DIRECTIONS FOR THIS TASK:
All of the data should be given again word for word, though the images are to be left out.

======== SOURCE MATERIAL ========

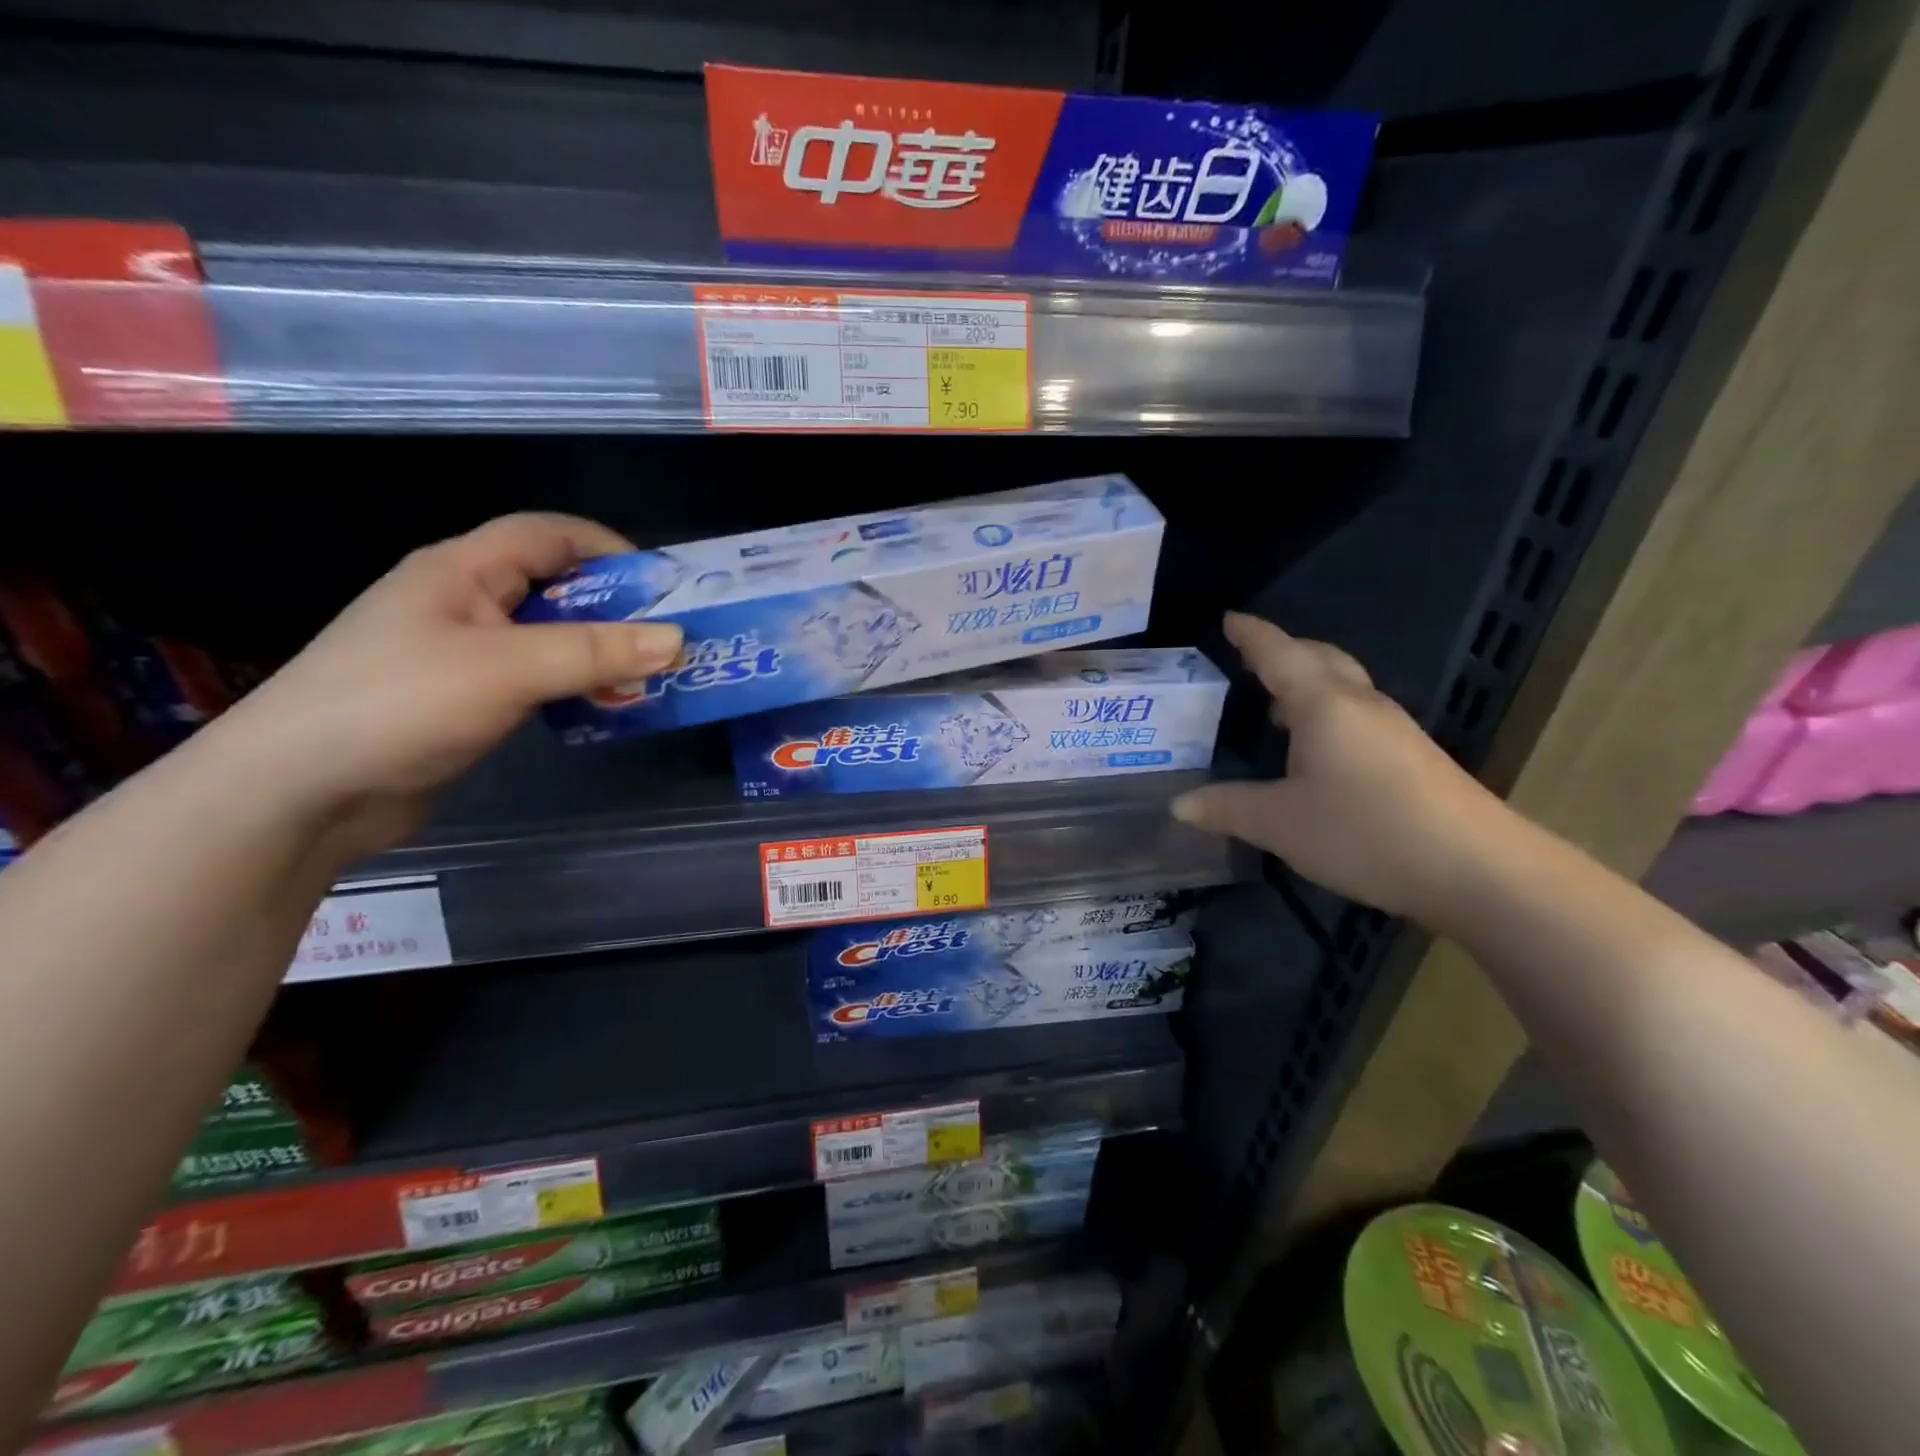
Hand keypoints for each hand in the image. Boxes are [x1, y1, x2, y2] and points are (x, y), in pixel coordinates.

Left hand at [208, 513, 682, 857]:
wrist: (300, 792)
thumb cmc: (400, 705)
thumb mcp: (507, 669)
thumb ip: (594, 651)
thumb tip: (676, 639)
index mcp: (462, 570)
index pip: (548, 534)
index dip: (608, 547)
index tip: (664, 585)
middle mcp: (464, 602)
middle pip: (554, 586)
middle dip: (616, 608)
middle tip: (670, 639)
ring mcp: (462, 654)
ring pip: (548, 637)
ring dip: (599, 652)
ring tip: (650, 677)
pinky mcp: (466, 700)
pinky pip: (536, 679)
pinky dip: (575, 686)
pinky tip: (603, 708)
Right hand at [1172, 612, 1514, 926]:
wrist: (1479, 869)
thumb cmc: (1365, 830)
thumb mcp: (1279, 823)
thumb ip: (1226, 808)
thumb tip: (1178, 805)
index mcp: (1323, 705)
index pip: (1279, 654)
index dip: (1252, 636)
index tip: (1230, 619)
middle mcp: (1361, 705)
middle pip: (1320, 660)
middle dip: (1285, 652)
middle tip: (1251, 658)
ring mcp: (1394, 731)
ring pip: (1344, 688)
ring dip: (1308, 685)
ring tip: (1276, 706)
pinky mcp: (1413, 758)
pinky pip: (1358, 716)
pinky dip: (1327, 715)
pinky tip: (1317, 751)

========

WRITTEN RESPONSE:
Hand keypoints for each hand in the image. Boxes are [x1, y1, x2, y2] and points are (x, y), in pixel coordinates.

Left hand at [208, 513, 682, 857]:
wrist: (300, 792)
thumb cmc: (400, 705)
thumb mcp: (507, 669)
thumb ip: (594, 651)
thumb tip: (676, 639)
index mcp: (462, 570)
index pip: (548, 534)
index dip: (608, 547)
index tip: (664, 585)
middle mcp: (464, 602)
middle pip: (554, 586)
middle dip: (616, 608)
middle tip: (670, 639)
ring mcp: (462, 654)
ring pip: (548, 637)
ring dip: (599, 652)
ring tip: (650, 677)
pinky mcp: (466, 700)
pinky pip: (536, 679)
pinky dip: (575, 686)
pinky tip: (603, 708)
Right hand at [1172, 612, 1514, 926]:
wrist: (1479, 869)
thumb cmc: (1365, 830)
thumb mcp: (1279, 823)
thumb ip: (1226, 808)
thumb tip: (1178, 805)
index mcp: (1323, 705)
index pip: (1279, 654)
index dip: (1252, 636)
index tip: (1230, 619)
middle mcp: (1361, 705)
middle pip: (1320, 660)
middle dip: (1285, 652)
middle tip: (1251, 658)
ring mcp: (1394, 731)
ring pip: (1344, 688)
ring dip: (1308, 685)
ring tip: (1276, 706)
pinky mcp: (1413, 758)
pinky pip: (1358, 716)
pinky dip: (1327, 715)
pinky tip: (1317, 751)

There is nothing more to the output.